Un libéralisme dévoyé par le néolibéralisme
L’un des apports majeurs du livre consiste à distinguer deux traditions souvent confondues dans le débat public : le libéralisme classique et le néolibéralisme contemporain. Selon Amine Messal, le premier s’inscrivait dans l’héritage des Lumières et visait à limiter l’arbitraire du pouvoir politique, religieux ou social, en instituant des contre-pouvoirs et des droits fondamentaux.
Le néolibéralisme, tel qu’il s’est imposé depuis plusieurs décennies, serait au contraire marqué par une réduction de la liberté à sa seule dimension économique. Dans cette perspective, la logique du marché tend à s’étendre à toutes les sphères de la vie sociale, au point d’éclipser les autres dimensions de la liberté humaine.

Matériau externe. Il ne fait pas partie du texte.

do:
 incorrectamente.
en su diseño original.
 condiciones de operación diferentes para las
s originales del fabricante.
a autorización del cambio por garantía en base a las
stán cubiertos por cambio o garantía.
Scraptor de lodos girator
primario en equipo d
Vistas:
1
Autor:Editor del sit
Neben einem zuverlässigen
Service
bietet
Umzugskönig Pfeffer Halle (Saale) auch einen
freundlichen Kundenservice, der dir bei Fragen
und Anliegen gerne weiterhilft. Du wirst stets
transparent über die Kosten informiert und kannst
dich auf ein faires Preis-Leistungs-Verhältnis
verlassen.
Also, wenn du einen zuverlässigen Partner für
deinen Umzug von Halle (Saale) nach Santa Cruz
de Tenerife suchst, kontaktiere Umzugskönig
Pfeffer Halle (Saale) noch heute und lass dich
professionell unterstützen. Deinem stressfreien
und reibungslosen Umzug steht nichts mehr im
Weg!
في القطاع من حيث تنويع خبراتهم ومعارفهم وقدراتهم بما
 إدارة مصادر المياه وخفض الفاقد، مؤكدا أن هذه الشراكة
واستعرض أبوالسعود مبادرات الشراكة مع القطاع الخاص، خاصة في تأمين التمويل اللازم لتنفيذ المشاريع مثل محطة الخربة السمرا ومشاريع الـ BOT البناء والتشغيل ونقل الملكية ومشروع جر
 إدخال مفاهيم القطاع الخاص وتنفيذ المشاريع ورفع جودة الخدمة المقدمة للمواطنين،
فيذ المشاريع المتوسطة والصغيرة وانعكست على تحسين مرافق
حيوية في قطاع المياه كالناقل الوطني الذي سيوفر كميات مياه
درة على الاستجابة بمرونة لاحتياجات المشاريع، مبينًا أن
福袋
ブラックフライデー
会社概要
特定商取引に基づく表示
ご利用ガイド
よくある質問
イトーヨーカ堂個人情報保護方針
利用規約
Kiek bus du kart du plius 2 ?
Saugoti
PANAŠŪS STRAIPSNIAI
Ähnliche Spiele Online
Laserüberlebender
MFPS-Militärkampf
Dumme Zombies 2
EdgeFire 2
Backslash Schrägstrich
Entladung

L’auteur insiste également sur la mutation récente de ce courant, qu’il voit glisser vers un libertarianisme radical, incarné selon lui par certaines figures de la tech et de la finance internationale. Cette évolution conduirait paradoxalement à un affaiblissement des libertés concrètes, au profit d’acteurs économiques devenus dominants.
Une critique qui passe par l’histoire des idées
Le livre s’appuie largement sur l’histoire intellectuelle pour soutenir sa démonstration. Amine Messal mobilise les penseurs libéraux des XVIIᵉ et XVIIIᵉ siècles afin de montrer que le projet originel du libéralisme n’était pas de sanctuariser le marché, mais d’empêcher toute forme de domination arbitraire.
Dans cette lecture, la défense des libertés individuelles impliquait aussi une vigilance à l’égard des concentrations de pouvoir, qu’elles soient politiques ou économiques. Le néolibéralisme apparaîtrait ainsi comme une réinterprétation partielle et déformée de cet héritage.
Cette approche permet à l’auteur de renverser une accusation fréquente : selon lui, ce ne sont pas les critiques du capitalisme qui menacent la liberté, mais plutôt certaines formes contemporaines de libéralisme économique qui fragilisent les contre-pouvoirs.
Un essai stimulant mais parfois polémique
Erreur sur la marchandise se distingue par sa volonté de dépasser les clivages idéologiques habituels. En se réclamant d’un libéralisme politique exigeant tout en critiquant la domination du marché, Amine Messal tente de réouvrir un espace de débat souvent réduit à une opposition simpliste entre « pro » et « anti » capitalisme.
Le livre n’échappe toutefois pas à une certaine dimension polémique. Certaines figures contemporaines du libertarianisme sont convoquées de manière parfois rapide, et l’analyse économique reste moins développée que la réflexion philosophique.
Malgré ces limites, l’ouvrage offre une contribution intéressante aux débats actuels sur l’avenir du libéralisme et la place du marché dans nos sociétés.
Une réflexion utile sur la liberté et le pouvoir
Au final, Erreur sur la marchandise constitue un essai accessible et stimulant, qui invite à repenser la relation entre liberté politique et économie de marché. En distinguant clairement le libéralisme de ses interprétations contemporaines, Amine Messal propose une grille de lecture originale pour comprendre les tensions idéologiques de notre époque.
Dans un moment où la critique du capitalisme et celle du libéralisme se confondent souvent dans le débat public, l’ouvrage a le mérite de rappeler que la question centrale reste celle de l’équilibre entre liberté, pouvoir et contre-pouvoirs.